Tout d’abord, il convient de constater le mépris affiché par le pouvoir, qui répond par la propagande aux revendications de ce mouvement citoyen. Propagande largement relayée par les médias, en particulier dans les commentaires faits sur les violences survenues aux Champs-Élysées au cours de la manifestation du 24 novembre, par des journalistes et commentateurs, porte-voix du pouvoir. Depuis une semaine, la presse évènementielle se livre à relayer le ministère de l’Intérieur pour diffuser des chiffres de participation aux manifestations et aux barrages, exclusivement donnés par la police. Dans cette guerre des images, cette presse se fait l’outil de propagande privilégié du pouvoir. Pour preuve, ces chaînes de télévision, en particulier BFM, ont diffusé en direct et en continu les violences sur les Champs-Elysées, et peu d’images de la province, et pas d’images d’une manifestation à l’Opéra contre la violence faites aux femmes, qui a rassemblé 12 000 personnes selon le ministre de l’Intérieur, et 30 000 selon les organisateurs. Ainsi, cette presse participe aux manœuvres du gouvernement pour diaboliser et discréditer ce mouvement citoyen. À se demander si le pouvoir n’a pas favorisé ces violences causées par quelques centaines d’individus ; car à qui profite le crime ?

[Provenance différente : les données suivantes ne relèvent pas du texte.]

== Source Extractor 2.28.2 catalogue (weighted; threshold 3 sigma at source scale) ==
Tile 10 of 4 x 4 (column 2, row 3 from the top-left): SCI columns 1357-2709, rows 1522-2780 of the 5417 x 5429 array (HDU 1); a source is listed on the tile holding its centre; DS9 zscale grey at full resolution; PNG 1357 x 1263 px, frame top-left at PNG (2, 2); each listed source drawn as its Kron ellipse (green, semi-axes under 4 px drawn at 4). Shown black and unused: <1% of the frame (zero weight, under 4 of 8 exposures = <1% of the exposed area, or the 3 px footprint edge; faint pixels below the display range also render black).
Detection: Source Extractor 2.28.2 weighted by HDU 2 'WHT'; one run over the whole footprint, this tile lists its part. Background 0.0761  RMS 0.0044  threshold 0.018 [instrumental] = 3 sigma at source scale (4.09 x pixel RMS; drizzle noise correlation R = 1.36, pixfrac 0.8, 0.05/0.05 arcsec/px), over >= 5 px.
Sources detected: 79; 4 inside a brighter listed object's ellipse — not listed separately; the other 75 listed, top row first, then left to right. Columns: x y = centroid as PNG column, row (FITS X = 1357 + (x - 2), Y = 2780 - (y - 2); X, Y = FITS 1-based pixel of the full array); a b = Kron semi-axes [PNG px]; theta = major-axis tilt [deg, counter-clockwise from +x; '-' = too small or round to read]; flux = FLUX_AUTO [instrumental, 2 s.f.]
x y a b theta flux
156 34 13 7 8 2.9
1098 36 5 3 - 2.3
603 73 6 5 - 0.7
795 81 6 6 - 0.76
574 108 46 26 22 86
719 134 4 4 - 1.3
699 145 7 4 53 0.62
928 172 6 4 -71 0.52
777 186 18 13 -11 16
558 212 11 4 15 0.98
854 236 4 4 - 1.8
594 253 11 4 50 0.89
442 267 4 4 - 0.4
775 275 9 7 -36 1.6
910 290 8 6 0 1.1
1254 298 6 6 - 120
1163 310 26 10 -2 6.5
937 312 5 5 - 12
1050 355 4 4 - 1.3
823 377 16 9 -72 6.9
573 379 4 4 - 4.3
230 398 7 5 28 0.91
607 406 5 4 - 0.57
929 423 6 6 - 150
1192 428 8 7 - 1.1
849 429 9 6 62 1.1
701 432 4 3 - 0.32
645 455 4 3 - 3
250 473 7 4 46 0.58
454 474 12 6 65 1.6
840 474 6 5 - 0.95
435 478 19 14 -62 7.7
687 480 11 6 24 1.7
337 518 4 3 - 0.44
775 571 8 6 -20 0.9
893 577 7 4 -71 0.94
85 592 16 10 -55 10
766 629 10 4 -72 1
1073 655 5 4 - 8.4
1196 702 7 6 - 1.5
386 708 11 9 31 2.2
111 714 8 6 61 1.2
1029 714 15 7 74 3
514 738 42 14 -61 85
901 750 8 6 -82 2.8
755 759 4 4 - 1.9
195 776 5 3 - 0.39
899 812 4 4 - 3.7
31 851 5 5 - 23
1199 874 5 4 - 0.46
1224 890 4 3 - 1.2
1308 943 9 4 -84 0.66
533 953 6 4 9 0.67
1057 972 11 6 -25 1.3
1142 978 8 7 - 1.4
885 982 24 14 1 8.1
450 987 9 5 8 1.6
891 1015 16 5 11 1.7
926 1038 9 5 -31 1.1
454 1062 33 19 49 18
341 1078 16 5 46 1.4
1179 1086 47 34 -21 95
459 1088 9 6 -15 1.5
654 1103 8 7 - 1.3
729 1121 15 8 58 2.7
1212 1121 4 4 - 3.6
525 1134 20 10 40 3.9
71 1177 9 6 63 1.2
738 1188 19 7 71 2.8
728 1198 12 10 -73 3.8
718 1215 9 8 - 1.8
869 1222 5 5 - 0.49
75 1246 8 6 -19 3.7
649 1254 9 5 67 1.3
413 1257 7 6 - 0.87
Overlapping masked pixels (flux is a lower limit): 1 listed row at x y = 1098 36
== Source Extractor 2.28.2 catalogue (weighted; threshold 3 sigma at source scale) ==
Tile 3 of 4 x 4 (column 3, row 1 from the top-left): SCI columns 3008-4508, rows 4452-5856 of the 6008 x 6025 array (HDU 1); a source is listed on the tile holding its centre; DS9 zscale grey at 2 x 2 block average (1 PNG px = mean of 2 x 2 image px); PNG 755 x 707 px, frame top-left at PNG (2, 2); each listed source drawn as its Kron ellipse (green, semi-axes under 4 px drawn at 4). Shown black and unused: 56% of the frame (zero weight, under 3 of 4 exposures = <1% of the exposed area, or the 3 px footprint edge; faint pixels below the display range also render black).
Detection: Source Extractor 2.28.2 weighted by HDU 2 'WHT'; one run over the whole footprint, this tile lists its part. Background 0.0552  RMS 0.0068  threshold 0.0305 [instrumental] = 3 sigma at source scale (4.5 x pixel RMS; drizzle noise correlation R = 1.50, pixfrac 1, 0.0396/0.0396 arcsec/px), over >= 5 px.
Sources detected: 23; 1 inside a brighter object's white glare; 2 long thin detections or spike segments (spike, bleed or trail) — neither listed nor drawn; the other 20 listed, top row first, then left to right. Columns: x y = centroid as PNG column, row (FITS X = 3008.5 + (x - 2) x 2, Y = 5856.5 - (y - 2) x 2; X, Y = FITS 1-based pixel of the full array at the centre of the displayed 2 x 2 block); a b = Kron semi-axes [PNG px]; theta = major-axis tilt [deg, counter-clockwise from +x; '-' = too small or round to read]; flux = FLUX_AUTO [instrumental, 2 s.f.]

Il a fallu regarder l’émission « SEPT À HUIT » de TF1, le lendemain de cette manifestation, pour avoir une information objective de ce qui s’est passé sur les Champs-Élysées. D’abord cette foule bon enfant de quelques milliers de manifestants pacifiques, où hommes, femmes, enfants, personnes âgées, scandent des slogans anti-macron. Puis, les premières charges de police, avec utilisation de gaz lacrymogène, alors que les groupes violents ne sont pas encore passés à l’action. Séquence aussi, de ces manifestants pacifiques fuyant les charges policières, et un enfant à terre victime du gaz. Images d’hommes qui n’ont rien de casseurs, matraqués, et un vieil homme jeté à terre par deux CRS. Il ne s’agit pas, bien entendu, de mettre en cause les forces de police, qui ne font qu’obéir aux ordres. Mais ces images sont bien différentes de celles diffusées à profusion, du matin au soir, par BFM notamment, où les porteurs de micro, cantonnés derrière les forces de police jouent aux reporters de guerre. Comment ne pas souligner le vrai travail journalistique effectué dans ce reportage de TF1, par opposition aux images à sensation servant de support aux discours du pouvoir, assénés par ces chaînes évènementielles.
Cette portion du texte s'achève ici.